MADGE II 

MADGE II

“I am not exactly who I am.”

The middle-aged woman, who must once have been young and pretty, shifted in her rocker, setting the shadows moving rhythmically around her. This was Madge Mudge. (She’d always been known as Madge during her heyday but then she’d met John Mudge, fell in love despite herself (and his name) and ended up wedding him) ... and, now recently widowed, she wondered what it had all been about. The sound of her whisper out of nowhere had broken the relentless silence ... only to be followed by another on padding feet. It was her cat Feemy. His real name was Blasphemy, but she’d always thought Feemy to be an endearing shortening.

Feemy looked up at the corpse of John Mudge on the trestle table, only that very evening professionally laid out by the village deadlocker, sea wrinkled hands poised in mock prayer on the upper chest. Then, Feemy, with only a cursory preliminary arching of the back, pounced upon the midriff of his one time master and curled into a ball. The over-loud purring filled the clockless quiet with a refreshing ruminative shape.

Madge could hear the distant crumbling waves along the pebble strands as yet another storm threatened. The village was one of fishing smacks, squalling fish-wives, rank fish smells, tall black fishing huts striating the coastline hereabouts like night sentries, fishgreen groynes stretching into the curdled sea whereon little boys with their makeshift rods fished night and day for sticklebacks, hanging fishing-nets like veils for giant maiden aunts with monkfish faces, washing lines of fishhooks, too many things with fish in their names ... and the upturned boathouses...
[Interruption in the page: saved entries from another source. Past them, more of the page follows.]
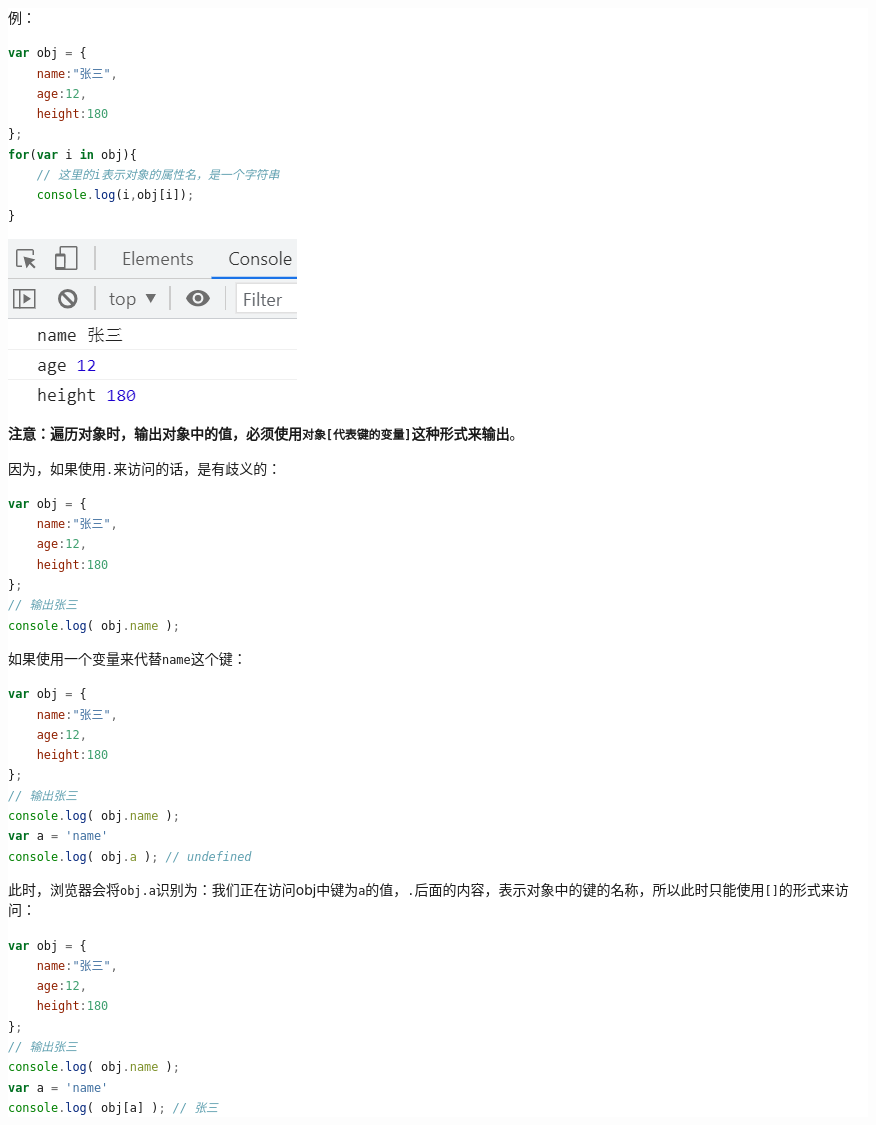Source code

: 例：

```js
var obj = {
    name:"张三",
    age:12,
    height:180
};
for(var i in obj){ 
    // 这里的i表示对象的属性名，是一个字符串
    console.log(i,obj[i]);
}
```

![1626162633780](./media/1626162633780.png) 

**注意：遍历对象时，输出对象中的值，必须使用`对象[代表键的变量]`这种形式来输出**。

因为，如果使用`.`来访问的话，是有歧义的：

```js
var obj = {
    name:"张三",
    age:12,
    height:180
};
// 输出张三
console.log( obj.name );
```

如果使用一个变量来代替`name`这个键：

```js
var obj = {
    name:"张三",
    age:12,
    height:180
};
// 输出张三
console.log( obj.name );
var a = 'name'
console.log( obj.a ); // undefined
```

此时，浏览器会将`obj.a`识别为：我们正在访问obj中键为`a`的值，`.`后面的内容，表示对象中的键的名称，所以此时只能使用`[]`的形式来访问：

```js
var obj = {
    name:"张三",
    age:12,
    height:180
};
// 输出张三
console.log( obj.name );
var a = 'name'
console.log( obj[a] ); // 张三
```
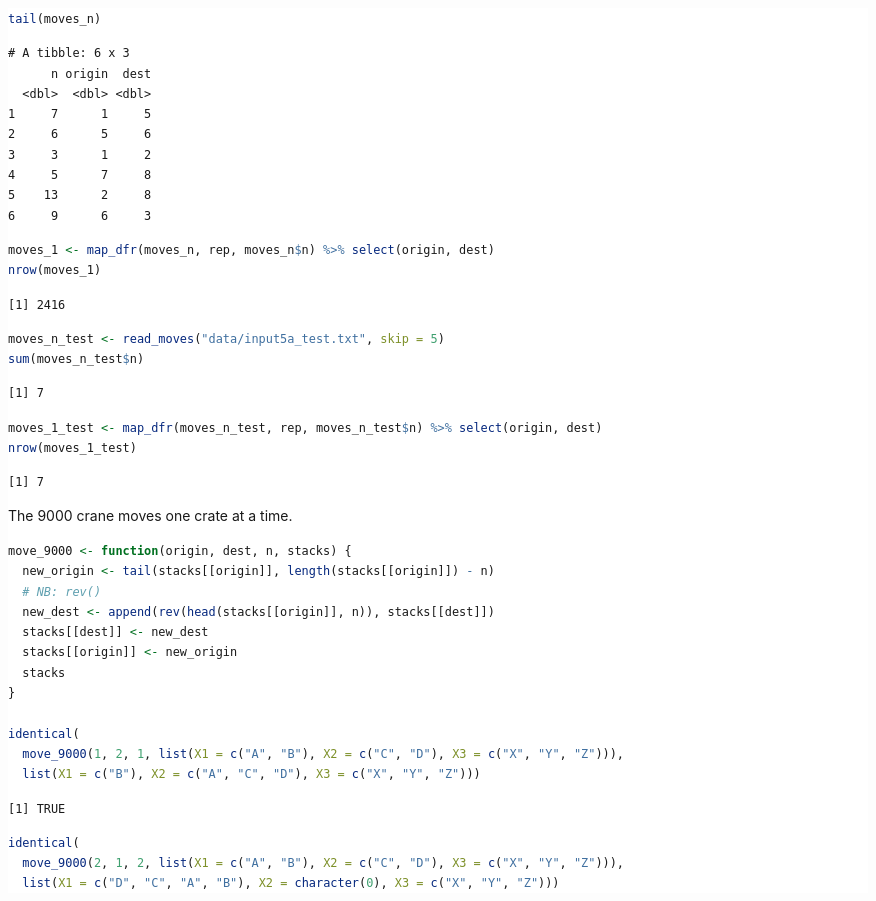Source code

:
 ``` r
tail(moves_n)
```

    # A tibble: 6 x 3
          n origin  dest
      <dbl>  <dbl> <dbl>
    1     7      1     5
    2     6      5     6
    3     3      1     2
    4     5      7     8
    5    13      2     8
    6     9      6     3

``` r
moves_1 <- map_dfr(moves_n, rep, moves_n$n) %>% select(origin, dest)
nrow(moves_1)
```

    [1] 2416

``` r
moves_n_test <- read_moves("data/input5a_test.txt", skip = 5)
sum(moves_n_test$n)
```

    [1] 7

``` r
moves_1_test <- map_dfr(moves_n_test, rep, moves_n_test$n) %>% select(origin, dest)
nrow(moves_1_test)
```

    [1] 7

The 9000 crane moves one crate at a time.

``` r
move_9000 <- function(origin, dest, n, stacks) {
  new_origin <- tail(stacks[[origin]], length(stacks[[origin]]) - n)
  # NB: rev()
  new_dest <- append(rev(head(stacks[[origin]], n)), stacks[[dest]]) 
  stacks[[dest]] <- new_dest
  stacks[[origin]] <- new_origin
  stacks
}

identical(
  move_9000(1, 2, 1, list(X1 = c("A", "B"), X2 = c("C", "D"), X3 = c("X", "Y", "Z"))),
  list(X1 = c("B"), X2 = c("A", "C", "D"), X3 = c("X", "Y", "Z")))
```

    [1] TRUE

``` r
identical(
  move_9000(2, 1, 2, list(X1 = c("A", "B"), X2 = c("C", "D"), X3 = c("X", "Y", "Z"))),
  list(X1 = c("D", "C", "A", "B"), X2 = character(0), X3 = c("X", "Y", "Z")))
```
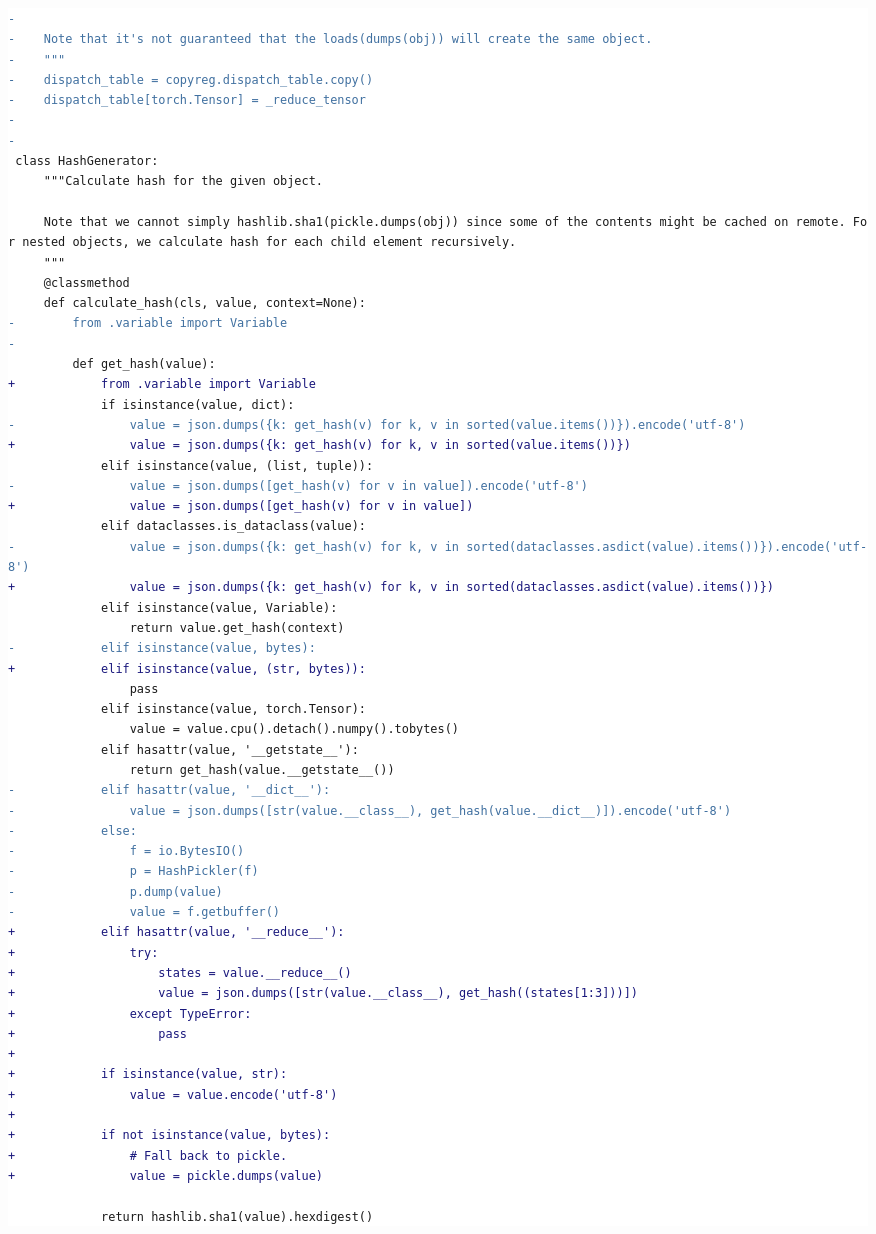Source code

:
 ```diff
-
-    Note that it's not guaranteed that the loads(dumps(obj)) will create the same object.
-    """
-    dispatch_table = copyreg.dispatch_table.copy()
-    dispatch_table[torch.Tensor] = _reduce_tensor
-
-
 class HashGenerator:
     """Calculate hash for the given object.
 
     Note that we cannot simply hashlib.sha1(pickle.dumps(obj)) since some of the contents might be cached on remote. For nested objects, we calculate hash for each child element recursively.
     """
     @classmethod
     def calculate_hash(cls, value, context=None):
-        from .variable import Variable
-
         def get_hash(value):
+            from .variable import Variable
             if isinstance(value, dict):
-                value = json.dumps({k: get_hash(v) for k, v in sorted(value.items())}).encode('utf-8')
+                value = json.dumps({k: get_hash(v) for k, v in sorted(value.items())})
             elif isinstance(value, (list, tuple)):
-                value = json.dumps([get_hash(v) for v in value]).encode('utf-8')
+                value = json.dumps([get_hash(v) for v in value])
             elif dataclasses.is_dataclass(value):
-                value = json.dumps({k: get_hash(v) for k, v in sorted(dataclasses.asdict(value).items())}).encode('utf-8')
+                value = json.dumps({k: get_hash(v) for k, v in sorted(dataclasses.asdict(value).items())})
             elif isinstance(value, Variable):
                 return value.get_hash(context)
-            elif isinstance(value, bytes):
+            elif isinstance(value, (str, bytes)):
                 pass
             elif isinstance(value, torch.Tensor):
                 value = value.cpu().detach().numpy().tobytes()
             elif hasattr(value, '__getstate__'):
                 return get_hash(value.__getstate__())
-            elif hasattr(value, '__dict__'):
-                value = json.dumps([str(value.__class__), get_hash(value.__dict__)]).encode('utf-8')
-            else:
-                f = io.BytesIO()
-                p = HashPickler(f)
-                p.dump(value)
-                value = f.getbuffer()
+            elif hasattr(value, '__reduce__'):
+                try:
+                    states = value.__reduce__()
+                    value = json.dumps([str(value.__class__), get_hash((states[1:3]))])
+                except TypeError:
+                    pass
+
+            if isinstance(value, str):
+                value = value.encode('utf-8')
+
+            if not isinstance(value, bytes):
+                # Fall back to pickle.
+                value = pickle.dumps(value)
 
             return hashlib.sha1(value).hexdigest()
```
...in one of which Madge now brooded. It was big enough for two people and a cat. But hardly room even to swing it. Put in one more cat and it would have been tantamount to a children’s game of Sardines. As the night wore on she crooned a shanty:

“My love he was a shine-eyed fisher,
A king of my heart, joy of my loins,
But he went to another to love and kiss her,
So he slipped ‘tween two waves groins,
And now lies on my table, his eyes are coins...”

She hummed the rest. John Mudge had indeed drowned at sea and been washed ashore quite near to the village totem pole, his mouth open on a flapping fishtail tongue. The sound of the mournful dirge, as they dragged him a trench through the sodden pebbles towards the wooden-stilted jetty, could be heard even where Madge helped cram her own ears with Feemy’s paws. She knew John’d been with Mygold the night before, been wrapped in her tidal embrace, so it was only fitting that he had met the only true death of a fisherman. He’d deserved every bitter salt-swallow towards that murky end...

Madge looked again towards her husband, no longer bearing Feemy who had skulked off somewhere, jealous of his master’s peaceful sleep. In the flickering sea-light, the corpse seemed to breathe as if it were an actor on the stage only playing dead. Mygold should be dead too, unless she was to live for another day, another love, another wife’s loss. Madge’s crooning forgiving lullaby lasted till dawn’s blurred edge. And, by then, Madge Mudge was not exactly who she used to be.

They found Mygold’s deadweight balanced precariously atop the fish-swallowing-fish totempole at first light, where it had clambered to die.

The little boys had a good crop of sticklebacks that blowy day.